Alors que nombre de gens se pressent dans les cabinets médicaux privés pour un accès rapide au médecin, une pratique s’est érigée en règle, dans certains établissements. Moyennant une somme de 30,000 BIF, un patient ‘’ VIP ‘’ est consulté sur le champ. Au grand dam des patients ‘’ordinaires’’.
Dans les halls d’entrée de ces cabinets, une affiche. Placardée, souvent derrière la réception, elle fixe les prix. Consultation normale 10,000BIF, consultation express 30,000BIF(VIP).
En cette matinée du 16 avril, tout semble normal dans un cabinet privé d’ophtalmologie à Bujumbura. Dans le hall de la réception, une trentaine de personnes attendent patiemment d’être consultées. Les jeunes, têtes baissées, chattent sur leurs smartphones, tandis que les moins jeunes papotent.
Vers 8h30, le médecin arrive. Le temps de mettre sa blouse, la réceptionniste commence à appeler les patients pour la consultation, en fonction de leur ordre d’arrivée. Tout se déroule à merveille jusqu’à ce qu’arrive le tour de Zacharie. Venu de Mwaro, il prévoit de faire un aller-retour : « Juste le temps de faire l’examen du champ visuel, après, je vais acheter les médicaments, puis retourner chez moi.»
Une illusion de courte durée.Car,quand vient son tour, un homme, la quarantaine, bien vêtue, de silhouette élancée se pointe. Trop pressé visiblement. D’un pas sûr, il s’adresse à la réceptionniste. L’instant même, d’un ton calme, celle-ci se lève. Elle chuchote quelque chose dans l’oreille de Zacharie : «Vous allez entrer après le monsieur. Il est trop pressé, il vient pour une consultation express. »
Désarçonné, il n’en revient pas. Il pense à son ticket retour qu’il a acheté. Dépité, il lâche : « Ils n’ont qu’à nous dire qu’ils ne soignent que des gens riches. Après tout,le serment qu’il prête de soigner tout le monde, sans distinction aucune, n’est que pire utopie.»

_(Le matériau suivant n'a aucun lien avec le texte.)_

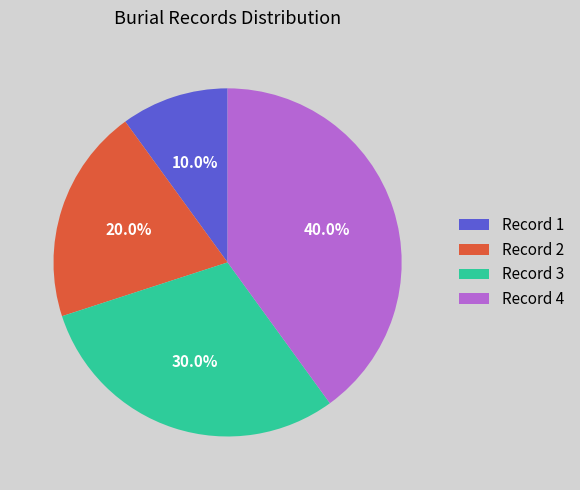

Does any single category account for the majority?

No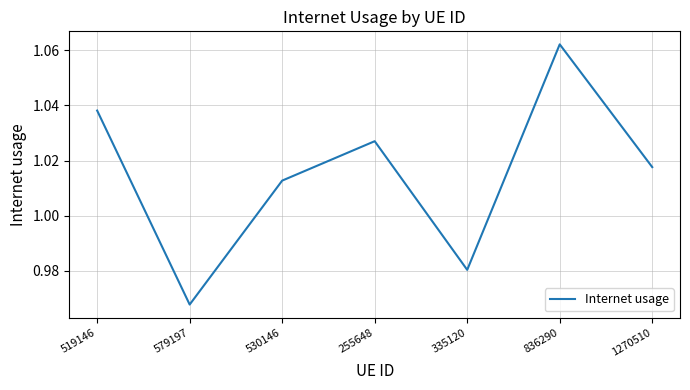

Where is the data nearest to the value 1?

530146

« L’ordre d’arrivée est respecté »
De leur côté, les responsables de ces cabinets réfutent ces allégations. « Une mauvaise foi sans nom de certains patients qui veulent que notre image soit écornée», déplore l’un d’entre eux. Avec plus de trois spécialistes, explique-t-il, dans un même cabinet, comment ne serions-nous pas en mesure de consulter une cinquantaine de patients par jour ? Tout en acceptant que de pareils cas peuvent survenir, il soutient qu’ils consultent en fonction de l’ordre d’arrivée des patients. Quant aux patients VIP, il assure que ce genre de consultations se fait, dans la plupart des cas, en dehors des heures de service.
«De la poudre aux yeux », rétorque Sylvain Habanabakize, chargé de la communication au sein du Cadre d’Expression pour les Malades au Burundi. Il juge que ces catégorisations de patients est une autre forme de corruption. Et d’en appeler à l’inspection du ministère de tutelle : « Au plus vite, elle doit se saisir de la question au risque que la situation se généralise ».
Dr Bosco Girukwishaka, son porte-parole, promet que « d’ici peu, nous allons nous concerter avec les responsables incriminés pour voir dans quelle manière agir ». A la question de savoir dans quelle mesure, le conseil l’ordre des médecins du Burundi peut agir, Jean Kamana, son vice-président, explique: « Du moment où nous n’avons pas encore reçu officiellement de plaintes pour manquements à l’éthique et à la déontologie professionnelles du métier de médecin, nous ne pouvons pas agir. »
Toutefois, il estime que si de telles pratiques tendaient à se généraliser, le ministère devrait diligenter une mission d’inspection.